Abstract:
Cyber-attacks involving social engineering techniques, aimed at stealing sensitive information
from individuals or groups of people, such as user credentials, personal data, medical records,
account details, or business details, are known as phishing. Recently, the frequency of phishing
attacks has witnessed a substantial increase necessitating the development of more robust
phishing detection methods. Most of the existing phishing detection approaches are found to
be reliable only for small datasets. In addition, these depend on a large number of features that
require high computations and have limited scalability with machine learning models. This
study uses conventional machine learning algorithms to present a generalized approach to
large-scale phishing data. We have collected a larger phishing URL dataset of 100,000 records
from Alexa, PhishTank, and OpenPhish and employed supervised machine-learning models
for phishing detection.

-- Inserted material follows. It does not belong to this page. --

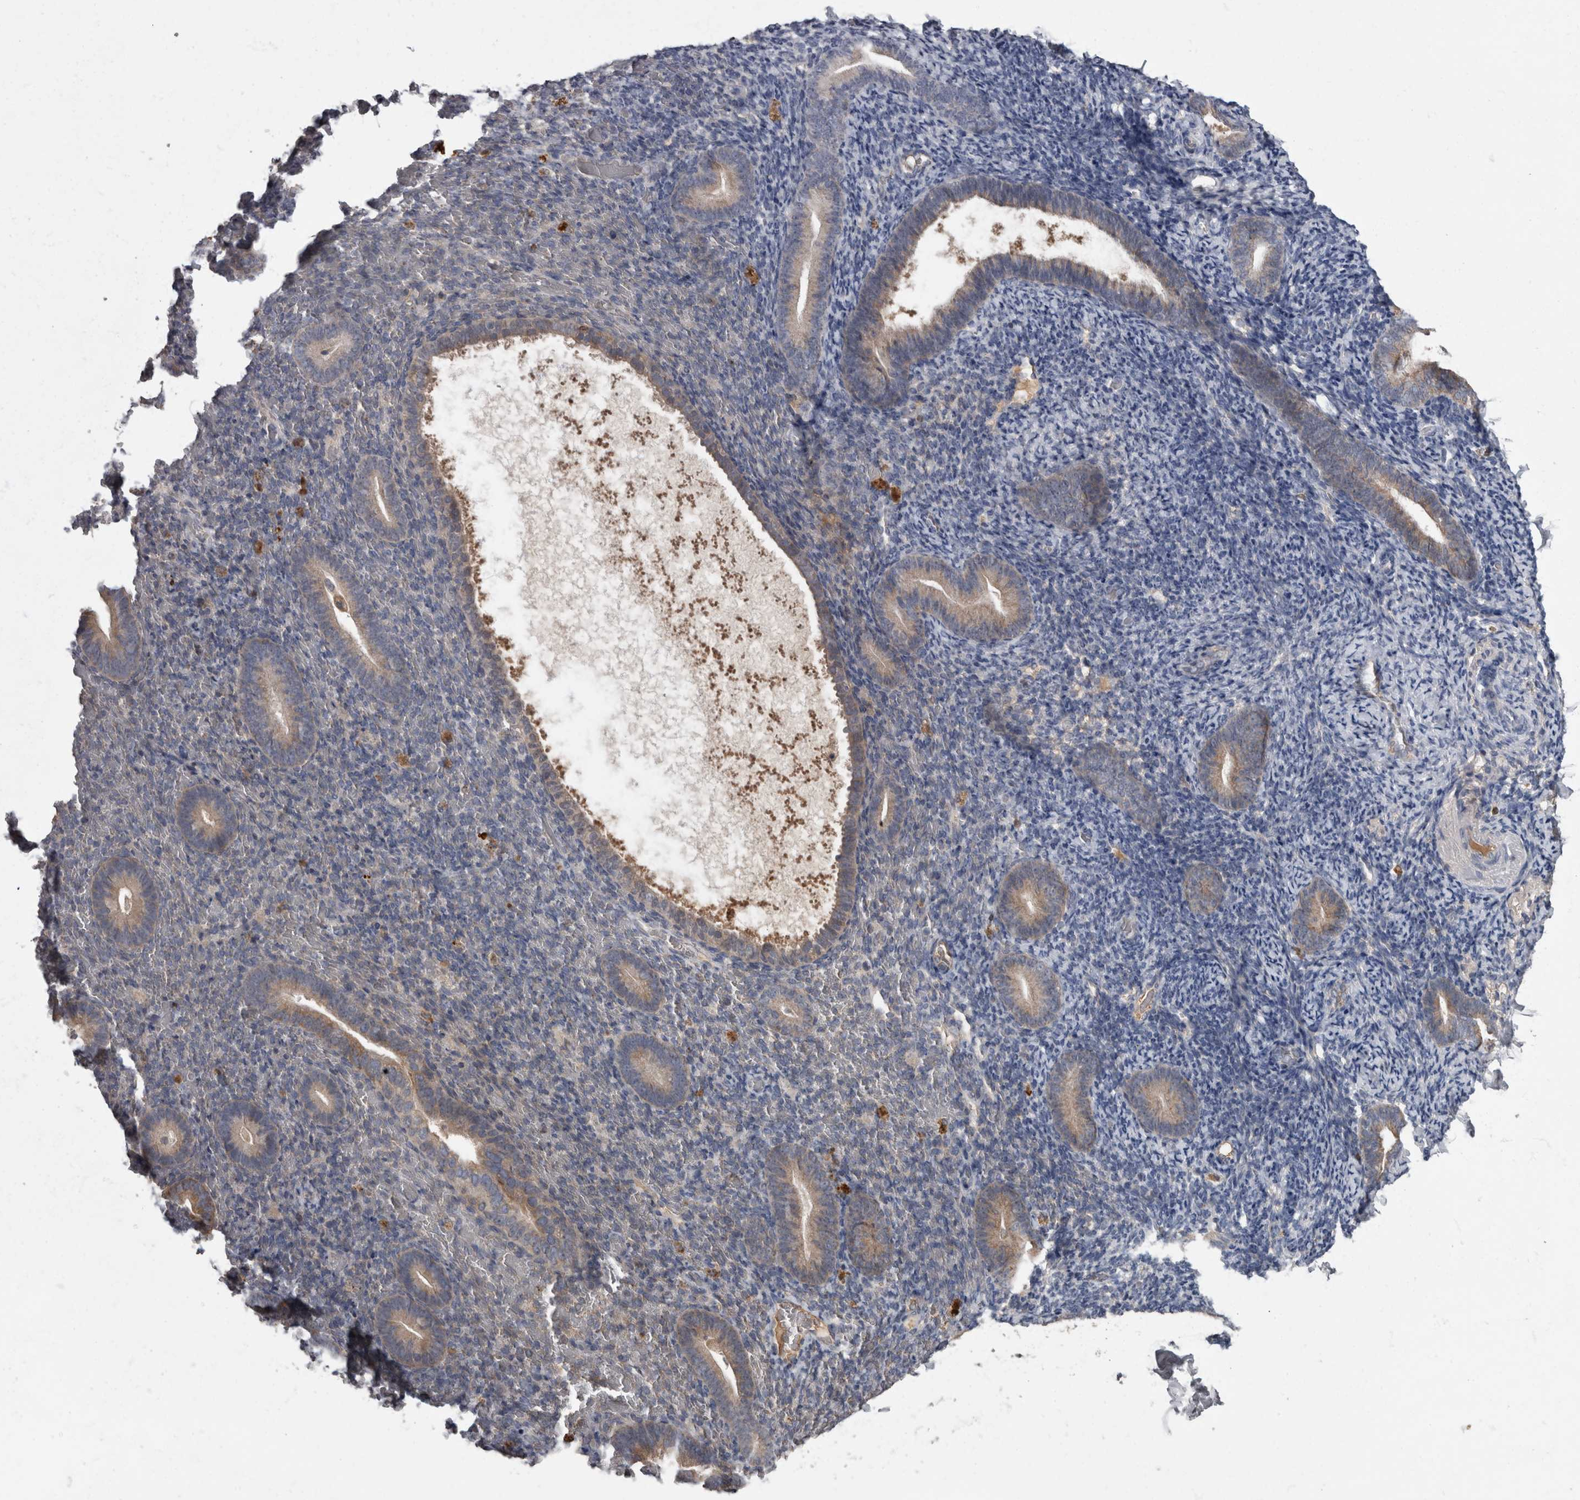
{"staining": {"intensity": "negative", "quantity": "none", "location": "none"}, "tissue": "endometrium", "cell_type": "Cells in endometrial stroma", "image_type": "normal", "snomed": [{"axis": "morphology", "description": "Normal tissue, NOS"}, {"axis": "topography", "description": "Endometrium"}], "caption": "A photomicrograph of human endometrium is negative for staining in cells in endometrial stroma. (DAB (3,3'-diaminobenzidine) immunohistochemistry visualized using brightfield microscopy, high magnification).", "gene": "PPP1R3C", "patient": {"sex": "female", "age": 51}}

The collected data had 50,000 phishing URLs and 50,000 benign URLs
generating a balanced dataset for the detection model. We cleaned our experimental data
through multiple different stages of pre-processing for known errors of incorrect, corrupted,
incorrectly formatted, duplicate, broken, and domain-only URLs. It further required only an
efficient number of features for a larger dataset. The pre-processed data is then extracted,
optimized, and evaluated to proposed machine learning models. The proposed approach
outperformed the existing techniques in terms of detection accuracies, data size, and a limited
number of phishing URL attributes. From experiments, it is evident that Random Forest
detection accuracy is considered the best at 97.44% on our proposed dataset of 100,000 URLs.